Kommentar Hartz-IV-Schonvermögen: Mit Gefühlspolitik punkten
Union und FDP die Bundestagswahl auch mit dem Versprechen gewonnen, das Schonvermögen für Hartz-IV-Empfänger zu erhöhen - Politik, die sich vornehmlich auf Gefühle stützt.
Union und FDP haben die Bundestagswahl mit einer Reihe wohlklingender Versprechen gewonnen. Dazu gehören die Steuersenkungen, von denen ein großer Teil im Haushaltsloch verschwinden dürfte. Dazu gehört auch die Erhöhung des Schonvermögens für Hartz-IV-Empfänger. Die neue Regierung will den Freibetrag anheben, damit Erwerbslose nicht ihr Rentenkapital aufbrauchen müssen, bevor sie Arbeitslosengeld II erhalten. Diese Absicht macht einen sozialen Eindruck, in der Praxis nützt sie aber kaum jemandem.
Die CDU hat mit Gefühlspolitik gepunktet, die SPD auf diesem Feld dagegen massiv verloren. Wie das funktioniert, kann man am Beispiel des Schonvermögens bestens beobachten. Im ehemals sozialdemokratisch geprägten Nordrhein-Westfalen machen sich CDU-Ministerpräsident Jürgen Rüttgers und sein Arbeitsminister Karl-Josef Laumann das Bedürfnis nach sozialer Wärme zunutze.

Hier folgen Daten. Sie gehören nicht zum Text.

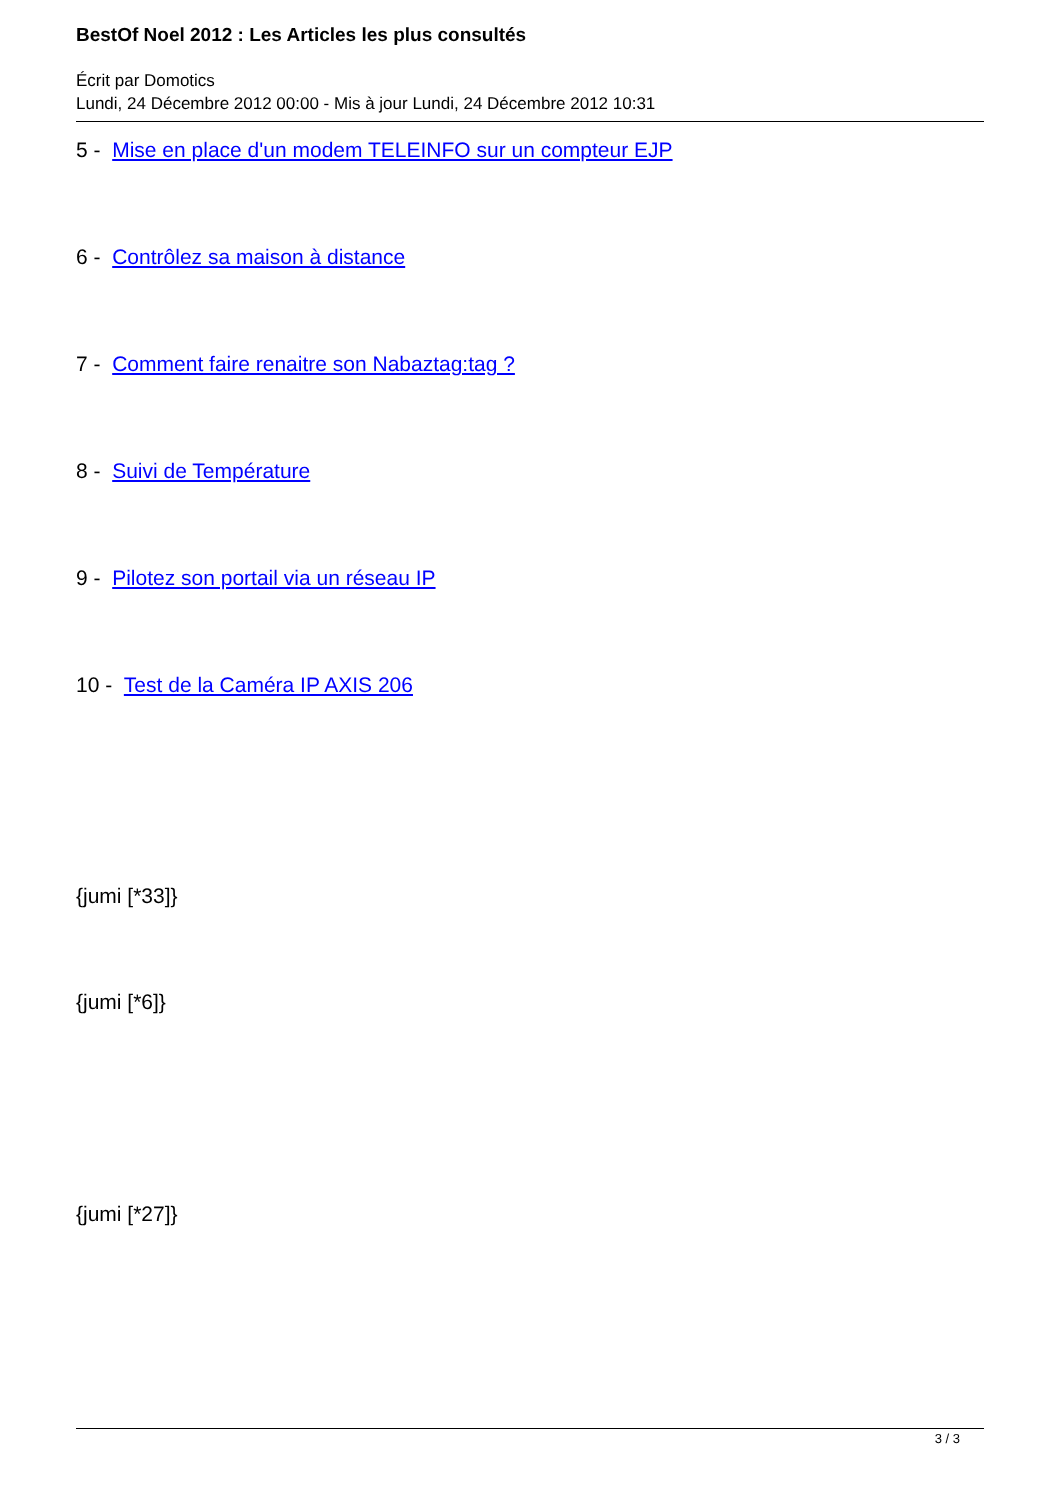BestOf Noel 2012 : Les Articles les plus consultés
Écrit par Domotics
Lundi, 24 Décembre 2012 00:00 - Mis à jour Lundi, 24 Décembre 2012 10:31
5 - Mise en place d'un modem TELEINFO sur un compteur EJP
6 - Contrôlez sa maison à distance
7 - Comment faire renaitre son Nabaztag:tag ?
8 - Suivi de Température
9 - Pilotez son portail via un réseau IP
10 - Test de la Caméra IP AXIS 206
{jumi [*33]}
{jumi [*6]}
{jumi [*27]}
3 / 3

Viele Menschen haben Angst vor Hartz-IV. An dieser Furcht docken Rüttgers und Laumann an und versprechen, dass die Freigrenze für Altersvorsorgekapital verdreifacht wird.
Hannes Koch ist taz-Autor.
Interessant daran: Das zugrunde liegende Problem existiert nur in den wenigsten Fällen - ganze 0,5 Prozent der Hartz-IV-Anträge werden wegen zu hohen Vermögens abgelehnt. Das sind knapp 25.000 negative Bescheide im Verhältnis zu 5,5 Millionen Anträgen im ersten Dreivierteljahr 2009. Das Union-FDP-Versprechen klingt nach Gerechtigkeit und Leistung-muss-sich-lohnen, auch wenn es kaum etwas bringt.
Gewiss ist es schrecklich, wenn der letzte Rest von Wohlstand und die kleine Sicherheit fürs Alter dahinschmelzen. Das sollte man ändern. Trotzdem zeigen die Ablehnungszahlen: Hartz IV ist nicht so schlecht wie sein Ruf. Auf solche Fakten kommt es bei einer Politik, die sich vornehmlich auf Gefühle stützt, aber nicht an.